- **TASK INSTRUCTIONS**: Write out every line below that contains "JSON".

- **ENTRIES PROVIDED**:
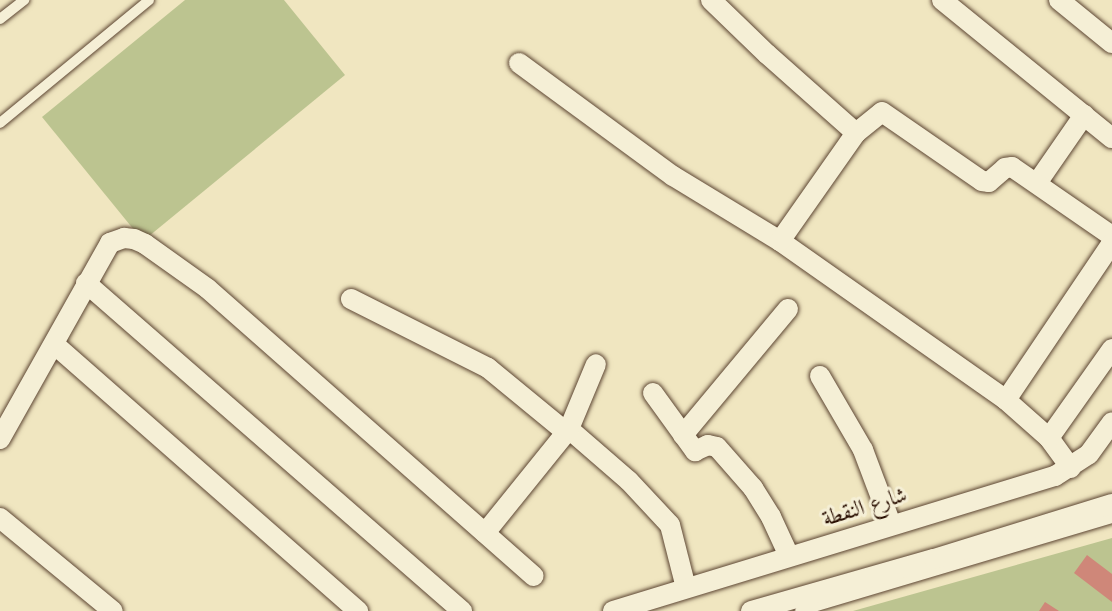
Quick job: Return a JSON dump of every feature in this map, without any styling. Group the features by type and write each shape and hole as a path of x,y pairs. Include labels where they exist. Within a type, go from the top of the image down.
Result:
{"street":[{"path":"711,0 767,54 856,133"},
{"path":"942,0 1112,138"},
{"path":"1059,0 1112,43"},
{"path":"519,63 673,176 780,242 1006,400 1049,438 1071,468"},
{"path":"780,242 856,133 878,114 886,113 982,181 989,182 1008,166 1112,236"},
{"path":"1036,183 1084,115"},
{"path":"0,439 110,243 124,238 145,244 208,289 534,576"},
{"path":"1006,400 1105,267 1112,243"},
{"path":"86,284 462,611"},
{"path":"351,299 488,368 628,481 670,525 686,588"},
{"path":"684,435 788,309"},
{"path":"54,344 358,611"},
{"path":"1049,438 1112,349"},
{"path":"485,533 568,431 596,364"},
{"path":"820,376 863,450 891,524"},
{"path":"653,393 695,451 711,444 724,455 762,502 789,556"},
{"name":"شارع النقطة","path":"613,611 891,524 1055,476 1071,468 1089,454 1112,422"},
{"path":"751,611 901,569 1112,504"},
{"path":"0,518 112,611"}],"lane":[{"path":"0,20 24,0"},
{"path":"0,123 149,0"},
{"path":"801,611 1112,518"}],"green space":[{"path":"185,0 284,0 345,75 143,241 42,117"},
{"path":"1112,538 1112,611 853,611"}],"building":[{"path":"1087,555 1112,574 1112,602 1074,573"},
{"path":"1045,602 1059,611 1039,611"}]}
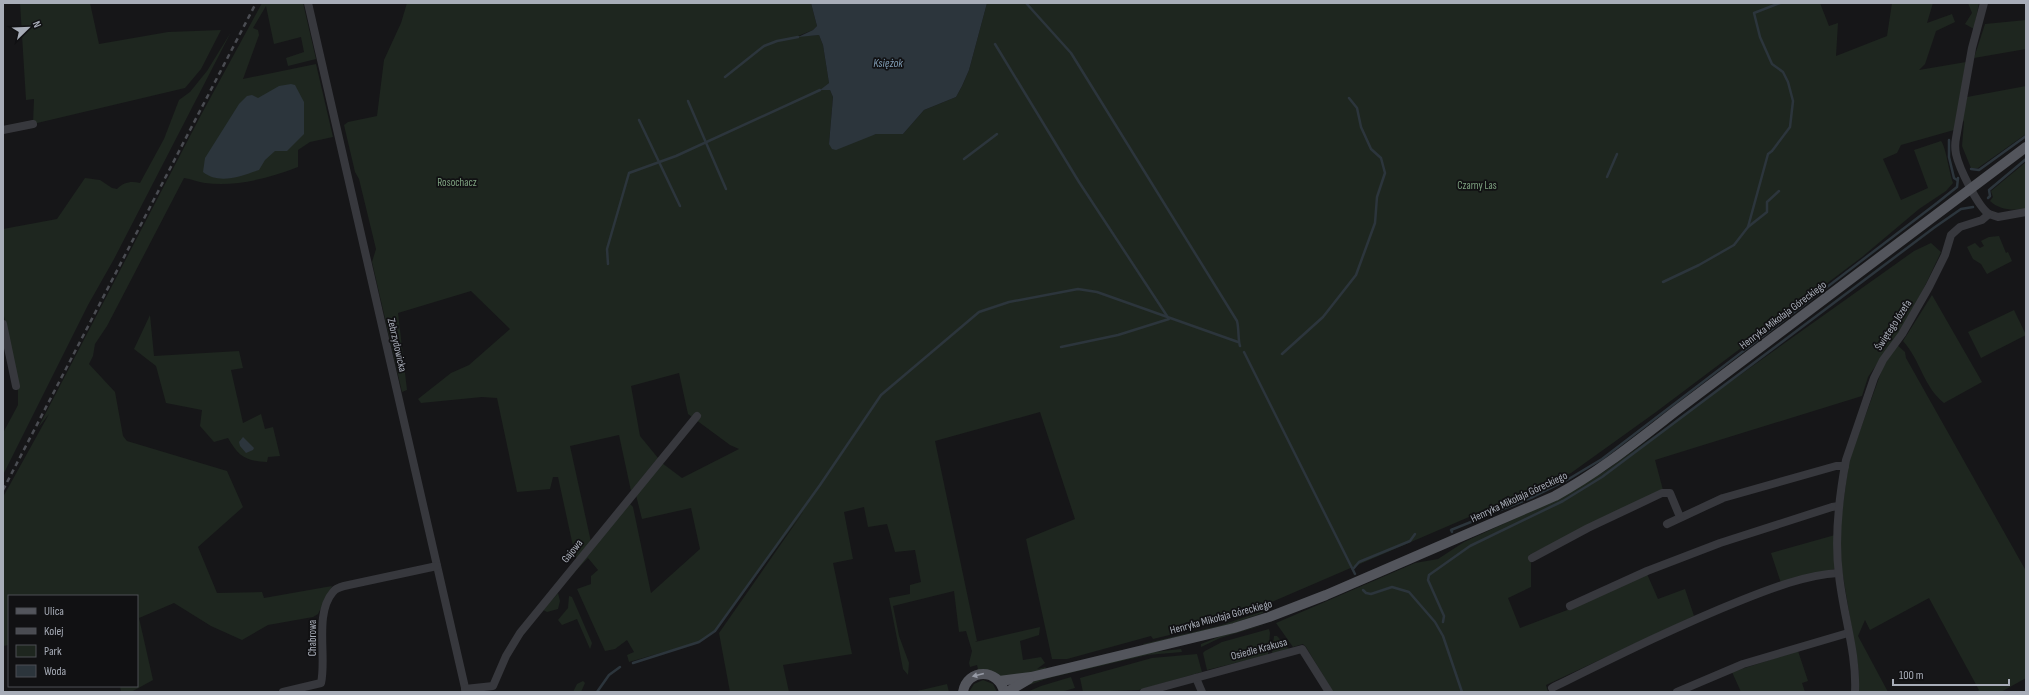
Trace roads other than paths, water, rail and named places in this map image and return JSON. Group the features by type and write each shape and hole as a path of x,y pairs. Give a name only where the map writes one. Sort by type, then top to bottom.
{"main road":[{"name":"Henryka Mikołaja Góreckiego","path":"999,681 1030,677 1219,632 1268,617 1340,590 1555,496 1592,475 1622,454 1683,405 2026,147"},
{"path":"961,691 969,679 978,674 991,675 999,681 1005,692"},
{"name":"Henryka Mikołaja Góreckiego","path":"1005,692 1030,677"}],"street":[{"name":"Zebrzydowicka","path":"308,3 465,691"},
{"path":"1984,3 1972,48 1956,138 1958,160 1985,211 1998,217 2026,212"},
{"path":"3,130 33,124"},
{"name":"Świętego Józefa","path":"1854,692 1855,666 1838,573 1839,506 1845,466 1874,378 1883,360 1902,334 1930,287 1945,255 1951,236 1960,227 1980,221 1989,214"},
{"path":"3,324 16,386"},
{"name":"Gajowa","path":"465,691 493,686 506,656 520,633 697,416"},
{"path":"1667,524 1723,498 1836,466 1845,466"},
{"path":"1532,558 1588,528 1662,493 1670,493 1680,517"},
{"path":"1570,606 1647,571 1720,543 1839,506"},
{"name":"Chabrowa","path":"283,692 321,683 323,634 322,619 333,591 344,586 437,566"},
{"path":"1552,688 1713,612 1767,590 1814,576 1838,573"},
{"path":"1677,692 1743,664 1848,633"},
{"name":"Osiedle Krakusa","path":"1144,692 1302,649 1329,692"},
{"path":"1196,678 1202,692"}],"water":[{"name":"Księżok","path":"811,3 987,3 969,70 956,97 924,110 903,134 876,134 836,150 832,149 829,144 833,97 830,90 820,90 829,83 823,45 819,35 798,37 813,30 817,26"},
{"path":"291,84 295,85 304,102 304,134 287,151 275,151 265,160 259,170 238,177 223,179 216,178 203,172 205,158 239,104 247,96 252,95 258,98 279,86"},
{"path":"243,437 254,448 253,450 246,453 240,446 239,442"}],"waterway":[{"path":"1026,3 1071,53 1237,321 1240,346"},
{"path":"1663,282 1699,265 1734,245 1748,227 1768,154 1772,151 1790,127 1793,101 1788,82 1783,72 1772,64 1760,37 1754,13 1780,3"},
{"path":"725,77 764,46 777,41 798,37"},
{"path":"995,44 1079,182 1169,319 1118,335 1061,347"},
{"path":"608,264 607,249 629,173 676,156 820,90"},
{"path":"1282,354 1323,317 1356,275 1375,223 1377,197 1385,173 1381,158 1371,149 1361,127 1357,108 1349,98"},
{"path":"688,101 726,189"},
{"path":"639,120 680,206"},
{"path":"964,159 997,134"},
{"path":"1971,169 1979,170 2026,136"},
{"path":"1949,140 1949,157 1954,178 1957,180"},
{"path":"1607,177 1617,154"},
{"path":"1988,198 1990,196 1989,190 2026,159"},
{"path":"1452,532 1451,530 1533,497 1567,480 1602,459 1937,203 1957,187 1958,178"},
{"path":"1748,227 1767,212 1767,202 1779,191"},
{"path":"1443,622 1444,616 1428,580 1429,575 1470,546 1563,501 1602,477 1935,227 1961,209 1973,207"},
{"path":"633,663 699,642 715,631 820,485 881,395 979,312 1009,302 1078,289 1097,292 1238,342"},
{"path":"1244,352 1355,574"},
{"path":"1353,569 1359,562 1410,541 1415,534"},
{"path":"1363,590 1366,593 1371,594 1392,587 1409,592 1435,622 1443,636 1462,692"},
{"path":"597,692 609,675 620,667"}],"railway":[{"path":"3,490 256,3"}],"park label":[{"name":"Rosochacz","path":"457,182"},
{"name":"Czarny Las","path":"1477,185"}]}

- **SOLUTION FOR THIS TASK**:
Quick job: Return a JSON dump of every feature in this map, without any styling. Group the features by type and write each shape and hole as a path of x,y pairs. Include labels where they exist. Within a type, go from the top of the image down.
Trace roads other than paths, water, rail and named places in this map image and return JSON. Group the features by type and write each shape and hole as a path of x,y pairs. Give a name only where the map writes one. Sort by type, then top to bottom.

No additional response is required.